#### Reading passage

Review by Li Chen, Renmin University of China

Published by ISSF on 6 July 2018

Michael Beckley’s article argues that East Asian military forces possess local anti-access/area denial (A2/AD) capabilities to effectively balance the power projection of Chinese military forces in scenarios in Taiwan, the East China Sea, and the South China Sea. As a result, the U.S. can rely on its current level of security commitments, rather than giving up or dramatically increasing its security commitment, to achieve its strategic objectives in the region.

The article is an important contribution to the ongoing debate on the changing military balance in East Asia and the West Pacific. This article expands the debate by moving beyond a narrow examination of the China-U.S. military balance and incorporating other actors into the analysis. These other nations also invest heavily in their militaries, involve themselves in maritime territorial disputes and geopolitical competition, and play important third-party roles in the China-U.S. security relationship. Focusing on the interaction between great-power military balance and regional military balance is critical to analysing the long-term security trend in the region. The article also highlights the context affecting future Chinese military development, including technological changes, economic trends, and diversified security concerns. Although individual analysis of the trends might lead to more debate, the framework incorporating all these factors makes sense.

########
#### Supplied data

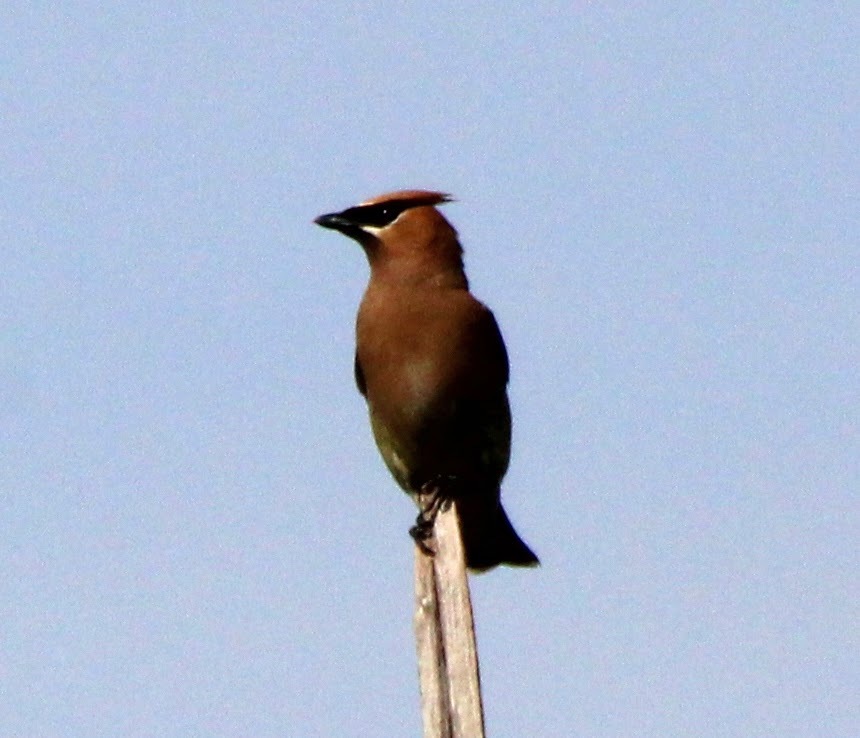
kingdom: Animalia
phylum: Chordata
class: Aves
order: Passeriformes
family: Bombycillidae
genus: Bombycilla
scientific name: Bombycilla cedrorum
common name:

########
#### Supplied data

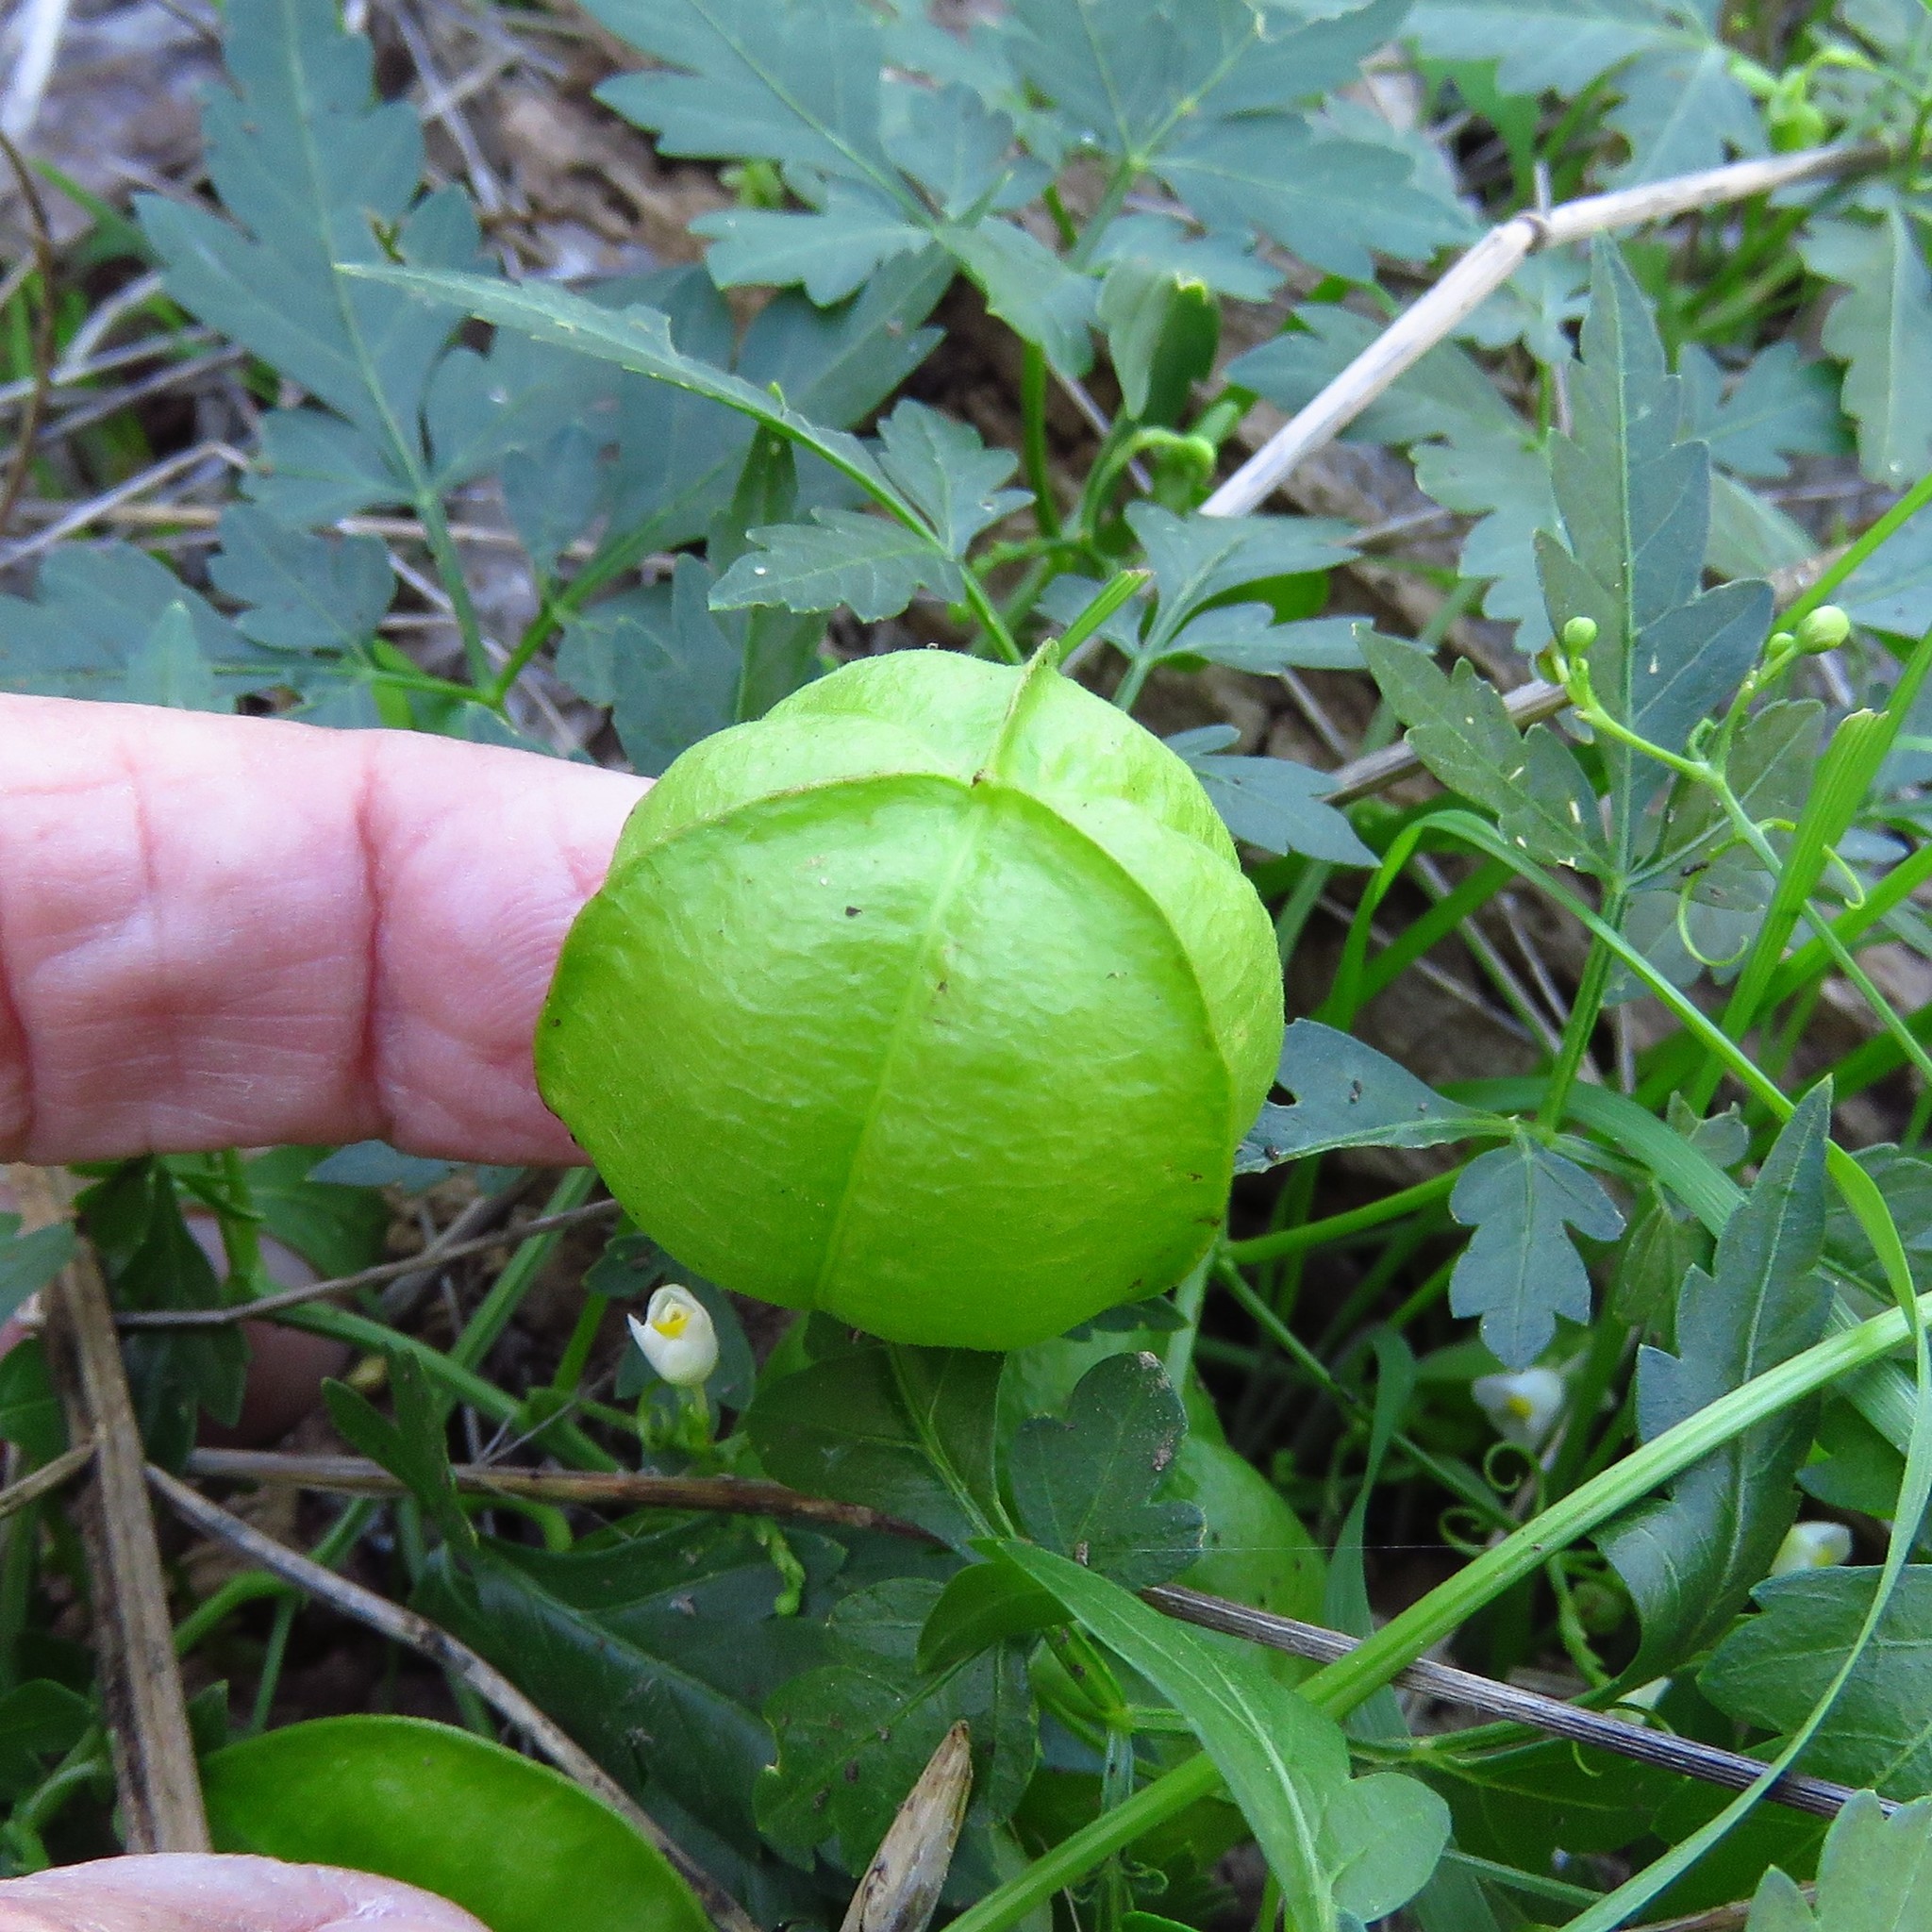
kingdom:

########
#### Supplied data

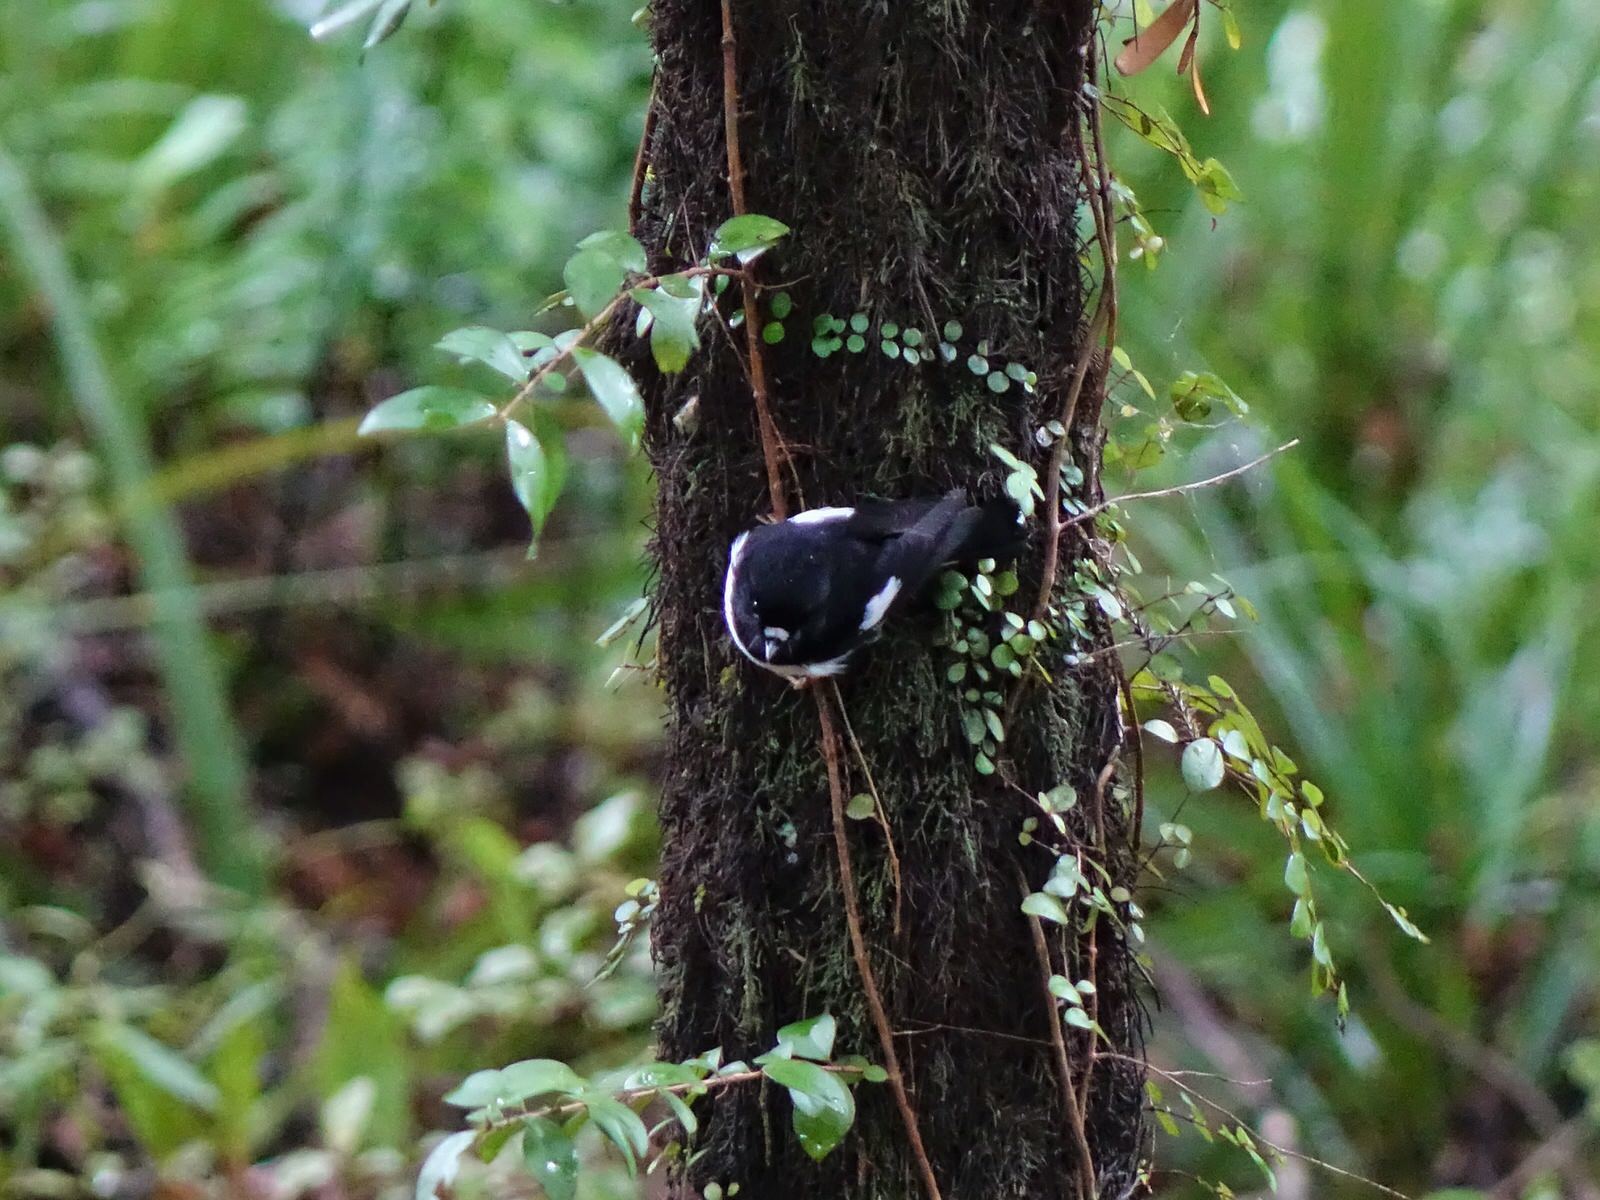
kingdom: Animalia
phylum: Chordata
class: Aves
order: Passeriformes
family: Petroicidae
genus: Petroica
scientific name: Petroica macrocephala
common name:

########

Problems
- 1) In the review of the article on East Asian military balance, edit the passage between "Michael Beckley’s article" and "objectives in the region.", inclusive, changing "Taiwan" to "the Korean Peninsula".
- 2) According to the review of the article on East Asian military balance, in which three scenarios can East Asian forces balance Chinese power projection?
- 3) Turn the paragraph of the review of the article on East Asian military balance that begins "The article is an important contribution" into a short list that keeps its main points.
The records have no connection to the text.

Answers for this exercise
- 1)
Michael Beckley’s article argues that East Asian military forces possess local anti-access/area denial (A2/AD) capabilities to effectively balance the power projection of Chinese military forces in scenarios in the Korean Peninsula, the East China Sea, and the South China Sea. As a result, the U.S. can rely on its current level of security commitments, rather than giving up or dramatically increasing its security commitment, to achieve its strategic objectives in the region.

- 2) Taiwan, the East China Sea, and the South China Sea.

- 3)
- The article contributes importantly to the debate on the changing military balance in East Asia and the West Pacific.
- It goes beyond the China-U.S. military balance by adding other actors to the analysis.
- These other nations invest heavily in their militaries, take part in maritime territorial disputes and geopolitical competition, and play third-party roles in China-U.S. security relations.
- Looking at how great-power and regional military balances interact is critical to analyzing the region's long-term security trend.
- The article also points to the context shaping future Chinese military development: technological change, economic trends, and diversified security concerns.
- Analysis of each trend might prompt more debate, but the framework that combines these factors makes sense.